__Brief__. Quote every line of the data below as it stands, omitting pictures.

Data items:
[Start of Attachment]

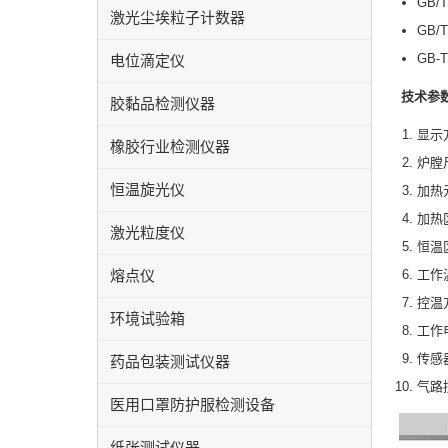
GB/
激光尘埃粒子计数器
GB/
GB
电位滴定仪
技术参数
胶黏品检测仪器
显示
橡胶行业检测仪器
炉膛尺
恒温旋光仪
加热
加热
激光粒度仪
恒温
熔点仪
工作
控温
环境试验箱
工作电
传感
药品包装测试仪器
气路
医用口罩防护服检测设备
纸张测试仪器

[End of Attachment]

__The completed task__.
GB/
激光尘埃粒子计数器
GB/
GB
电位滴定仪
技术参数
胶黏品检测仪器
显示
橡胶行业检测仪器
炉膛尺
恒温旋光仪
加热
加热
激光粒度仪
恒温
熔点仪
工作
控温
环境试验箱
工作电
传感
药品包装测试仪器
气路
医用口罩防护服检测设备
纸张测试仪器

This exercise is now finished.